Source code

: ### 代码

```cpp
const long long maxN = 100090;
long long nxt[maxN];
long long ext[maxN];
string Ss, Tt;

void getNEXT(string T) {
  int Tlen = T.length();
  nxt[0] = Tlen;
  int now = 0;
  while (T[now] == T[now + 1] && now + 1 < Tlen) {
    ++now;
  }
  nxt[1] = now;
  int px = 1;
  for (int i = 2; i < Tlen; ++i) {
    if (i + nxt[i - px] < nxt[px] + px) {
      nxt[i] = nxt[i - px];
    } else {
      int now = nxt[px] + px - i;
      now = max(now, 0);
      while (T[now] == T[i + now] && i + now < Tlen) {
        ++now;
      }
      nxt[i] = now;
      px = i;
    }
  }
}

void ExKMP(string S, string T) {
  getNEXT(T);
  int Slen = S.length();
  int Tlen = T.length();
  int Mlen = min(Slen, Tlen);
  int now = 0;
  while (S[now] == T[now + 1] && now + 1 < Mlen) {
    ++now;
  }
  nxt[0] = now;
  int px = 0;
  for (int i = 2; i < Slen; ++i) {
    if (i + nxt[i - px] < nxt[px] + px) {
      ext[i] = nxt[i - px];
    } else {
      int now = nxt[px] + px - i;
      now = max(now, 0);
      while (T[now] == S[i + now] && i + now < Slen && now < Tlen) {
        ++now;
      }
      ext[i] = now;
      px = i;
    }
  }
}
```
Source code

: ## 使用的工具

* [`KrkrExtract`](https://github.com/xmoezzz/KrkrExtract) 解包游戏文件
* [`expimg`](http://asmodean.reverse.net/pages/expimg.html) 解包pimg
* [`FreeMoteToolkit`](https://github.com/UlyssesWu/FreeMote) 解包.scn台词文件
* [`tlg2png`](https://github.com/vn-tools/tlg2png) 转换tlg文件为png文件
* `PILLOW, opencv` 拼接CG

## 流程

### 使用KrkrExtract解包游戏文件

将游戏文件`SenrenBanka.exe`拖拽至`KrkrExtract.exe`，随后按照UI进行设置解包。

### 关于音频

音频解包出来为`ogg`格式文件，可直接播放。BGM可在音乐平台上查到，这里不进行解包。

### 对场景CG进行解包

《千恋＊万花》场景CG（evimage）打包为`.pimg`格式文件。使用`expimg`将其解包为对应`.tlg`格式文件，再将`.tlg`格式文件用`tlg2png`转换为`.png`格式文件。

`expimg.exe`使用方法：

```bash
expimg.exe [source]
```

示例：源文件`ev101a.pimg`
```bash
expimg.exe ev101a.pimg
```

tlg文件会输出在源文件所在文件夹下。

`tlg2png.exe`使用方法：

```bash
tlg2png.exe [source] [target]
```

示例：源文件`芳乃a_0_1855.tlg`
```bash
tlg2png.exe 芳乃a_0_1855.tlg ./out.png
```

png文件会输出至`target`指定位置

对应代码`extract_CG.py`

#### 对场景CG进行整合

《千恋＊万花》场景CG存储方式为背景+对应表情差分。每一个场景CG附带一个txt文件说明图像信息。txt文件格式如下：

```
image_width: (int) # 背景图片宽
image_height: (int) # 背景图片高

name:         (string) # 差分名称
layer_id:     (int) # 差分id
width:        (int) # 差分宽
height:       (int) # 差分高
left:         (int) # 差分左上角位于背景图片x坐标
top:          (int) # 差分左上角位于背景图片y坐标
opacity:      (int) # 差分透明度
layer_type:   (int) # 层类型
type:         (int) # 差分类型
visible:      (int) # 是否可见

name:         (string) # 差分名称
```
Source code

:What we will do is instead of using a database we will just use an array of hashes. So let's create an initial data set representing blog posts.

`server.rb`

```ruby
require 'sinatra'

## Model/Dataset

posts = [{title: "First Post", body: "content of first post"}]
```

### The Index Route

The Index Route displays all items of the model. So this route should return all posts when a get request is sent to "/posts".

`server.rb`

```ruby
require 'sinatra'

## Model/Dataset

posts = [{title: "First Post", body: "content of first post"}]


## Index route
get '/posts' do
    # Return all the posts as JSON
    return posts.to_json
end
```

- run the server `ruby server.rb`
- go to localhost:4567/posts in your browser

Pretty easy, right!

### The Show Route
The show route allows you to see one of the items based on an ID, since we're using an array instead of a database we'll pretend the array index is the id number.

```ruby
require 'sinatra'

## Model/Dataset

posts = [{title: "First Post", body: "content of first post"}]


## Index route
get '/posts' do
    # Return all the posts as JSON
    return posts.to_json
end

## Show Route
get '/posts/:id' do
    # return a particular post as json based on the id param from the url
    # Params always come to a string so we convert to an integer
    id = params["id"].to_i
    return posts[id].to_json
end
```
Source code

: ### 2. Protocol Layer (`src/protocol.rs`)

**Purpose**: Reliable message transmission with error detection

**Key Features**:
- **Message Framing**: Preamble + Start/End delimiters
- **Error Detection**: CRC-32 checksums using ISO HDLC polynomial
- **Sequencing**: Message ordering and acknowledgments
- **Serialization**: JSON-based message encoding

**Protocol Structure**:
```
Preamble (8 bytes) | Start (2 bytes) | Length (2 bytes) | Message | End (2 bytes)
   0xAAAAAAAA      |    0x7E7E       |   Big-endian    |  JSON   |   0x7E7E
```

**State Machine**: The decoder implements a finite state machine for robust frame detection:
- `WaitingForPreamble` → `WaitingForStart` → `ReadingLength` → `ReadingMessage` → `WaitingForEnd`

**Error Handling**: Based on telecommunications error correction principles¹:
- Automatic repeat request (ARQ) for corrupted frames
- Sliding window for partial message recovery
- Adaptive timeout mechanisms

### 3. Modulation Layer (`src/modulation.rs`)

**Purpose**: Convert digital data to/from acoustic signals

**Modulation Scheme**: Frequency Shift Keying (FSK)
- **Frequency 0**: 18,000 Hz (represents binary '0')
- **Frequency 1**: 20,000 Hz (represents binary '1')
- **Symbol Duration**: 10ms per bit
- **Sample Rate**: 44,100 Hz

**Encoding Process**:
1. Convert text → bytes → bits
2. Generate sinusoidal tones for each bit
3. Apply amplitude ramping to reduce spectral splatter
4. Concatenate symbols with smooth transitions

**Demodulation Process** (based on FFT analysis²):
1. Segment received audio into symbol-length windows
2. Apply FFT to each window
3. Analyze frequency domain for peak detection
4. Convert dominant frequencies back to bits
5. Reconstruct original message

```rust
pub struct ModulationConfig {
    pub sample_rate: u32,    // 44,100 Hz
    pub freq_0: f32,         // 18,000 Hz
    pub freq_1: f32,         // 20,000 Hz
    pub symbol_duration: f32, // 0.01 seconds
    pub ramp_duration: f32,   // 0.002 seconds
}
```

Work request >> There is a run of lines above from the one with "Handling**: Based on" to the one with "### 3. Modulation"; print exactly that run, both ends included, and nothing else.

Solution for this problem >>
**Error Handling**: Based on telecommunications error correction principles¹:
- Automatic repeat request (ARQ) for corrupted frames
- Sliding window for partial message recovery
- Adaptive timeout mechanisms

### 3. Modulation Layer (`src/modulation.rs`)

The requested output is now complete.